Cette meute suivait Brossard, adopté par cette tribu de peaux-cuivrées. Le drôle s’était dit, en apercevant les traces des trois raquetteurs, que M. de la Vérendrye ou M. de Noyelles, voire les deux, avaient dû passer par là, se rendant à la fameuse cachette mentionnée dans les papiers de l’amulette.

Il n’avait pas tardé à se rapprocher et à reconnaître M. de Noyelles et ses aides.

Il les laissa continuer leur marche, voulant découvrir leur secret. Lorsqu’ils pénétrèrent dans la grotte il se dit qu’enfin il les tenait !

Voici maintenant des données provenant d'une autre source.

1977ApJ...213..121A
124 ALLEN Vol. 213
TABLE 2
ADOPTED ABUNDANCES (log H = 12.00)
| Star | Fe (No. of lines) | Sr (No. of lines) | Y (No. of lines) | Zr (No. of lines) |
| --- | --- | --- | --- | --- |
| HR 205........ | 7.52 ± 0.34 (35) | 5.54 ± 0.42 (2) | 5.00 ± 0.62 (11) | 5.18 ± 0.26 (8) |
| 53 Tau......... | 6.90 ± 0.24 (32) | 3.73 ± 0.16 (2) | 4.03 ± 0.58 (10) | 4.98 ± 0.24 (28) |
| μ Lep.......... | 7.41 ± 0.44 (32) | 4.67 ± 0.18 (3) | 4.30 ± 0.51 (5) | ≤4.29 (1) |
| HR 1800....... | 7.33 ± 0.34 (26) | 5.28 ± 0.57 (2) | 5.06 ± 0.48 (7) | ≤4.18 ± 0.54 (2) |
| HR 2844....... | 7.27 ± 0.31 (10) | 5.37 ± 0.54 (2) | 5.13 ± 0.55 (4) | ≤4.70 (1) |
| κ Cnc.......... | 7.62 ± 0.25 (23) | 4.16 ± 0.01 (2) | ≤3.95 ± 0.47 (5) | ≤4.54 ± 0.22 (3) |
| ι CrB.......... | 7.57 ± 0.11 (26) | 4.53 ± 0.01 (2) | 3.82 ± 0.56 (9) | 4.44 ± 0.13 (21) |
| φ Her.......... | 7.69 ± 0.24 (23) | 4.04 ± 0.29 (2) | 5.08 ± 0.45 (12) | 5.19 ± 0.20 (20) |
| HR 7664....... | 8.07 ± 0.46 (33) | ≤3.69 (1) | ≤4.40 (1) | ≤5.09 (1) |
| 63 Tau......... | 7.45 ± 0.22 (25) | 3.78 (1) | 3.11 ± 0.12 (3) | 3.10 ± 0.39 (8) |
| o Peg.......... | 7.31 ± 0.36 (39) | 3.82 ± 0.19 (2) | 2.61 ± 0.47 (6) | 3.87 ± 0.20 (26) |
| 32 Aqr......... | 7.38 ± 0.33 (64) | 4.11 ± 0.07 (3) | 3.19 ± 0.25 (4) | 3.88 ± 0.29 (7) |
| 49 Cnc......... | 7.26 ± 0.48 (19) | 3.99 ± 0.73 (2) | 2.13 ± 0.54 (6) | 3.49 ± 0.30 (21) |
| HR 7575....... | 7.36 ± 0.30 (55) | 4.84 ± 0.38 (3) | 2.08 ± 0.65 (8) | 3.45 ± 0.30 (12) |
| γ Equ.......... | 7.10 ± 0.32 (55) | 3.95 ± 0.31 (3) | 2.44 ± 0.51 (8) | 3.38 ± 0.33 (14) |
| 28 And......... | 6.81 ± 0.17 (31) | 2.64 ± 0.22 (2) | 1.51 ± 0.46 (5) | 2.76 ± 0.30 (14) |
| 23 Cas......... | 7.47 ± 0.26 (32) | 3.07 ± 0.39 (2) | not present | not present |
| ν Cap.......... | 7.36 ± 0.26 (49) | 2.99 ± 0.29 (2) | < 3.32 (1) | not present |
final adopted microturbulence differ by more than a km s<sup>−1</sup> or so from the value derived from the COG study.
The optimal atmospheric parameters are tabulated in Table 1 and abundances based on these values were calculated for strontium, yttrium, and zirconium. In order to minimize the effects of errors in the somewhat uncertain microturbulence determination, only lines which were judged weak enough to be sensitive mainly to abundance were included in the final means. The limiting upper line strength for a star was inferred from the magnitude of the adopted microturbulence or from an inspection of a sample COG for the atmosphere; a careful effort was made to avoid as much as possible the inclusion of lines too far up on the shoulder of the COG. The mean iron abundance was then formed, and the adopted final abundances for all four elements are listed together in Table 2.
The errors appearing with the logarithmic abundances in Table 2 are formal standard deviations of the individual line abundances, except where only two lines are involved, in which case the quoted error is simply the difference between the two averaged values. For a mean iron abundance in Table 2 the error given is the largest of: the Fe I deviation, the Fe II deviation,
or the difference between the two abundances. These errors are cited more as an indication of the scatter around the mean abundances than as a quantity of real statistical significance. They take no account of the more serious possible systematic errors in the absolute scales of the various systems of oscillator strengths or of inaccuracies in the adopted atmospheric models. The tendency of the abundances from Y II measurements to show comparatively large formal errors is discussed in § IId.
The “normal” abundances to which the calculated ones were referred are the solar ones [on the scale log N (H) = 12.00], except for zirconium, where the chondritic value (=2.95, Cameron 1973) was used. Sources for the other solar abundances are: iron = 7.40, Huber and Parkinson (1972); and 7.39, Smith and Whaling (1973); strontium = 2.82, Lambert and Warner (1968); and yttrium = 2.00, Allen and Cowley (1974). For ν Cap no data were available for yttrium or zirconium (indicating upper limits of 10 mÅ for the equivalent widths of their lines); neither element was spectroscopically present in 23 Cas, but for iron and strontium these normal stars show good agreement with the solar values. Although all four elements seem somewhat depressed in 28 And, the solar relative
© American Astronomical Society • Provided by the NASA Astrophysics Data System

C’est lui qui envoya deux balles, l’une au Renard, l’autre dans la porte, le soir, au moment du repas des hommes qu’il traquait ; et c’est lui encore qui fit un brasier immense à l’entrée de la grotte pour asphyxier ceux qu’il y savait enfermés.

Mais ses desseins ne devaient aboutir à rien.

Un matin, le cinquième depuis qu’il poursuivait Pierre, il vit à l’est un panache de vapeur épaisse balayé par la brise très fraîche qui soufflait de l’ouest. Ne comprenant pas exactement ce que cela signifiait, mais ayant un vague pressentiment que la grotte recelait une issue autre que l’entrée surveillée par ses Assinibouëls, et que la fumée avait suivi cette voie, il voulut s’assurer du fait par lui-même.

Il rassembla quelques hommes et s’élança vers l’endroit d’où la fumée sortait encore, à l’autre bout de la Pipe.

Comme il s’arrêtait à la petite sapinière décrite sur la seconde carte de l’amulette, il aperçut une chose étrange qu’il reconnut bientôt.

Poussant un cri de rage, il redoubla de vitesse, mais il était écrit qu’il serait en retard.

Un grand traîneau, muni de trois patins, deux à l’avant et le dernier en arrière, formant gouvernail, venait de sortir de la coulée, tiré par Pierre et ses aides.

Ce traîneau singulier avait un mât dont la voile — une voile carrée — était composée des couvertures de laine apportées par monsieur de Noyelles pour se garantir du froid, le soir.

Cette voile mesurait dix pieds de large par douze de hauteur.

Aussitôt hors de le coulée, les trois hommes prirent place sur le traîneau, Pierre à la barre et le Renard et son frère sur le gaillard d’avant, c’est-à-dire chacun sur un patin.

En entendant le cri de Brossard, les gens du voilier à patin tournèrent la tête et reconnurent le misérable qui voulait leur vie et leur or.

La voile s’enfla, et le traîneau s’ébranla.

Brossard et ses hommes arrivaient.

— Dieu nous soit en aide ! murmura de Noyelles.

Et il fit le signe de la croix.

Mais le vent augmenta et Pierre eut la satisfaction de voir son travail couronné de succès ; le traîneau, maintenant bien enlevé, glissait sur la surface durcie de la neige, comme un oiseau qui rase la cime des vagues.

Chaque instant voyait sa vitesse s’accroître jusqu’à son plus haut degré.

Les deux Yhatchéilinis se tenaient solidement cramponnés à leur poste, probablement un peu effrayés de cette allure rapide qu’ils n’avaient jamais éprouvée auparavant.

Pierre calme et souriant gouvernait bien.

Ils étaient sauvés !

Il va sans dire que l’or qu’ils allaient chercher n’avait pas été abandonné à la Pipe.